◆ THE PROBLEM ◆
Look for "millón" in the listing below. Gather each line that contains it.

*** AVAILABLE RECORDS Section Begins ***

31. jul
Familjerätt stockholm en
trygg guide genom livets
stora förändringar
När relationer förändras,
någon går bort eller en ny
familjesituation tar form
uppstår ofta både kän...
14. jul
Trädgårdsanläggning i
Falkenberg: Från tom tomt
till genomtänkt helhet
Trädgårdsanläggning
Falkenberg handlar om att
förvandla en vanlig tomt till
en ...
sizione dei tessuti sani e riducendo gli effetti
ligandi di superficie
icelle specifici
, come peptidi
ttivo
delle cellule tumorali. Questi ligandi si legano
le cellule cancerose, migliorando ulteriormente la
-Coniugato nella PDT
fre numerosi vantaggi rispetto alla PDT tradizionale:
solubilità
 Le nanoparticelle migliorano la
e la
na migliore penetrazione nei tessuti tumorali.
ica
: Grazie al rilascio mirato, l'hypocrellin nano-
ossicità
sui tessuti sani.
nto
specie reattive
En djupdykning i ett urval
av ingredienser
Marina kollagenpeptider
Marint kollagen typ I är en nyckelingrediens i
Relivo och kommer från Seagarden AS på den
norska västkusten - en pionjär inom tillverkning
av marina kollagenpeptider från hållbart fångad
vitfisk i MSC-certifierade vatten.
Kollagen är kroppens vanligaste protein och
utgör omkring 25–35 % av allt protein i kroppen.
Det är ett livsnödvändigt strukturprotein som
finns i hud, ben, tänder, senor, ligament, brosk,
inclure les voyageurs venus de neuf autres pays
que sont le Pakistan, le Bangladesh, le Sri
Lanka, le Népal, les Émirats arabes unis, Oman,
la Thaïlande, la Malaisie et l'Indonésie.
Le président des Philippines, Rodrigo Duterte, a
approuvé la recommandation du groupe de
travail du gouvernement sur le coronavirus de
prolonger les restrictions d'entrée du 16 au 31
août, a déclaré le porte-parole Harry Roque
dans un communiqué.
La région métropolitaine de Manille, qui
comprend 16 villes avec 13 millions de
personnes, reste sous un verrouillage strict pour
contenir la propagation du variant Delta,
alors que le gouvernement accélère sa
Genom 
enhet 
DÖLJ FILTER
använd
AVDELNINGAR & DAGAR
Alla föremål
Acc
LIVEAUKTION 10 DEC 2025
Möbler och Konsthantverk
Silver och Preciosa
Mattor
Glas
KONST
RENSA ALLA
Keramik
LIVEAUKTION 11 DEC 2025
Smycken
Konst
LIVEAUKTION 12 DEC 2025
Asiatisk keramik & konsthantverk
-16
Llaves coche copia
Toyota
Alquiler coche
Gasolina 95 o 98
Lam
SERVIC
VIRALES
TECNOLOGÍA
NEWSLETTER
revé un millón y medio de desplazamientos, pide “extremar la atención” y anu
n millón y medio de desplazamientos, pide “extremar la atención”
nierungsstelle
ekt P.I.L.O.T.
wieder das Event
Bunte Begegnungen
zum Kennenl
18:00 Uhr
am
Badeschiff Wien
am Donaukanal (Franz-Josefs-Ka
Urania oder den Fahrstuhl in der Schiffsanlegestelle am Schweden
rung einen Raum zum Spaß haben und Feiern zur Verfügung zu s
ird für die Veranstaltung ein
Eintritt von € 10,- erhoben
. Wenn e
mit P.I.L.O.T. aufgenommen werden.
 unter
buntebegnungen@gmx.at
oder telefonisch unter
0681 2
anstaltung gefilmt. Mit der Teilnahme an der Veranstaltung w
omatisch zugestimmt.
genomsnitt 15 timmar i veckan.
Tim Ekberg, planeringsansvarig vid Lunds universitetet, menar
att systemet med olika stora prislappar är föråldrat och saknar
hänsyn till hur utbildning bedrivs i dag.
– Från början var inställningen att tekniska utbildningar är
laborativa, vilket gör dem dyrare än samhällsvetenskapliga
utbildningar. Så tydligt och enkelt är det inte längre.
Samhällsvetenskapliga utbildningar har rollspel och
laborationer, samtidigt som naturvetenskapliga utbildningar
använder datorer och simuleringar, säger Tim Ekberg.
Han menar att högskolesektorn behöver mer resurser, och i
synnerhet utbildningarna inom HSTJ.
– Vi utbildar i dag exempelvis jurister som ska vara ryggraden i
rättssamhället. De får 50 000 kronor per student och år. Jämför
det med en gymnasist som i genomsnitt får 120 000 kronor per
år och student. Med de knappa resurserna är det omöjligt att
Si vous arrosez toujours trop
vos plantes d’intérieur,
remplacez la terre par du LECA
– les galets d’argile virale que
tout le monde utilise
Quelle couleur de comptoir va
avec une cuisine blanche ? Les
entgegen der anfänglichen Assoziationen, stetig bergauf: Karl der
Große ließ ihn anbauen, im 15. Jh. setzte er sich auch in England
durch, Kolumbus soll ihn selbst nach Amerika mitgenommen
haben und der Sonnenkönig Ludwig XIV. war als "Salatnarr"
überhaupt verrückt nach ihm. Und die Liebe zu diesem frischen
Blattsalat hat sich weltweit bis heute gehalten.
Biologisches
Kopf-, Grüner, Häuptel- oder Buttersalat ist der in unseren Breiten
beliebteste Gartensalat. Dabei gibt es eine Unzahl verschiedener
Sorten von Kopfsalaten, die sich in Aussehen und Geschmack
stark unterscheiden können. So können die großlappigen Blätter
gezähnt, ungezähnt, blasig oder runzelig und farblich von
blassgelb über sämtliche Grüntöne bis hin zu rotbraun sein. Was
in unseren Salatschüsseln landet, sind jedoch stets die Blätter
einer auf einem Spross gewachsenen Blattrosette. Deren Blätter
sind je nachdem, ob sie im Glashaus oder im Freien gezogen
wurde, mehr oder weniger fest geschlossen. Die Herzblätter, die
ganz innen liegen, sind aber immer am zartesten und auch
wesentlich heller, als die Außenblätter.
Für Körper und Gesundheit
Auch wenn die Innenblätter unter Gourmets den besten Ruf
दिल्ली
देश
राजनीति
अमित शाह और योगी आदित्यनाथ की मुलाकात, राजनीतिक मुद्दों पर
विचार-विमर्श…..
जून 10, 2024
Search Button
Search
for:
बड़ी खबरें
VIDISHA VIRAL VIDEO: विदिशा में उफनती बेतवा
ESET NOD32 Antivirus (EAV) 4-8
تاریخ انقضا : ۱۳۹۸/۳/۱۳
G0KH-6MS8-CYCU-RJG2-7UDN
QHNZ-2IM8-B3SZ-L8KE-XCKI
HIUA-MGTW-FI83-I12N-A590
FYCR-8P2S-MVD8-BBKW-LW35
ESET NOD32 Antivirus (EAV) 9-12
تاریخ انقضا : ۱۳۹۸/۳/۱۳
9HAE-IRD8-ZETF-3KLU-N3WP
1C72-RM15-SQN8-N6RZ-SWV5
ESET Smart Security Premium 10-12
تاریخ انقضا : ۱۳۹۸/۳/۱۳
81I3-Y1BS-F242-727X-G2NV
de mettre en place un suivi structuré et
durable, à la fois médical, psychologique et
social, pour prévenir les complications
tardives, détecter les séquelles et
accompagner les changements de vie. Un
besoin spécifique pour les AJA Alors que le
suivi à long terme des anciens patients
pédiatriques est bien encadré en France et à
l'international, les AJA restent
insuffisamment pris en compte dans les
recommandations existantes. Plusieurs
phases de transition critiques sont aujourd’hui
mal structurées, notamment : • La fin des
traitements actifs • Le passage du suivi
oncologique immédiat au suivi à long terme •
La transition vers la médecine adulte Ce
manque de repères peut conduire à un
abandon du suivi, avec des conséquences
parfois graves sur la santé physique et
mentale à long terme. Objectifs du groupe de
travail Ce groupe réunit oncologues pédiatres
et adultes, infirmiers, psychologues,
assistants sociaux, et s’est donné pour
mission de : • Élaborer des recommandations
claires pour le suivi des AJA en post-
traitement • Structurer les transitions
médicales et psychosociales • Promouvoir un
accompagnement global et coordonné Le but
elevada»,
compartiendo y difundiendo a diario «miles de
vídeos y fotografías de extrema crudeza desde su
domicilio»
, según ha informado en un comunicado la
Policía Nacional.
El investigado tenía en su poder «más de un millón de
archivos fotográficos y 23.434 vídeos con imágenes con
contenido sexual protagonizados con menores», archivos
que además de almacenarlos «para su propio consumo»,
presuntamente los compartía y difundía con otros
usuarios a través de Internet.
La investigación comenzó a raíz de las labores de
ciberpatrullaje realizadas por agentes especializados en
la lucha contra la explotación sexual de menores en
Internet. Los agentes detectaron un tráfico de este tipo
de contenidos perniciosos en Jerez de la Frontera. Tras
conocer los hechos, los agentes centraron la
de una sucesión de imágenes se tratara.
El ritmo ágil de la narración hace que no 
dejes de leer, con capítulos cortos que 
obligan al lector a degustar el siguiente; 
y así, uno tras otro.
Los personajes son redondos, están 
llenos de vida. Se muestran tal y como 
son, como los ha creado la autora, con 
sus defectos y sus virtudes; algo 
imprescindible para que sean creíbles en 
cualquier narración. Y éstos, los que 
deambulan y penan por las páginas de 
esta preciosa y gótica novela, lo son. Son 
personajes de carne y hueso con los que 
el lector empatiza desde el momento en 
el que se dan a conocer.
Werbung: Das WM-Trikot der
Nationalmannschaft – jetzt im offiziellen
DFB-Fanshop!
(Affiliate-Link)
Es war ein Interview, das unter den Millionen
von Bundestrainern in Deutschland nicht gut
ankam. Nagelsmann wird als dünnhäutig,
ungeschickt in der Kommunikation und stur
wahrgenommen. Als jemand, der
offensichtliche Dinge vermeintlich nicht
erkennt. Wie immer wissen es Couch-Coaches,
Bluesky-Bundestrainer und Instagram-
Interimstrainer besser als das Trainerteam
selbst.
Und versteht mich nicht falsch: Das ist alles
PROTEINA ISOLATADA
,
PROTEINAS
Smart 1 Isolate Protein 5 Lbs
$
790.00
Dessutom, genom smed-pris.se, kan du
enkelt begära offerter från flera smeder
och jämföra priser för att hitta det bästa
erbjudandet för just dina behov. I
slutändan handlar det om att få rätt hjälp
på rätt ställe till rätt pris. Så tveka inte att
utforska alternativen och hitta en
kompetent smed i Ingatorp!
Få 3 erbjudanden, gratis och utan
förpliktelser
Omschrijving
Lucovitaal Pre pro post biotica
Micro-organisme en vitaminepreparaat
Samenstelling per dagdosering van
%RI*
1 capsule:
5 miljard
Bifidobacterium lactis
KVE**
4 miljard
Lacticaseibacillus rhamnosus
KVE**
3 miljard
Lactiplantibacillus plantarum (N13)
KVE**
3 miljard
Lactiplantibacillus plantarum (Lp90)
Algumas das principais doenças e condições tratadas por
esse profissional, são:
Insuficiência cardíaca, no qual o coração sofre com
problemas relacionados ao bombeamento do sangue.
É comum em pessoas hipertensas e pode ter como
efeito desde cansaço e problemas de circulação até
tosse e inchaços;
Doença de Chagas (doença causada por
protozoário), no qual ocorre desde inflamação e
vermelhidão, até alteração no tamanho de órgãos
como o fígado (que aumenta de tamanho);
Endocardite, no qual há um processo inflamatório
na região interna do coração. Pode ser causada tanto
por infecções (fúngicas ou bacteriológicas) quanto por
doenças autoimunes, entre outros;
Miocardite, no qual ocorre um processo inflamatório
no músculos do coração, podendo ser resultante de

*** AVAILABLE RECORDS Section Ends ***

◆ RESPONSE TO THIS EXERCISE ◆
revé un millón y medio de desplazamientos, pide “extremar la atención” y anu
n millón y medio de desplazamientos, pide “extremar la atención”
El investigado tenía en su poder «más de un millón de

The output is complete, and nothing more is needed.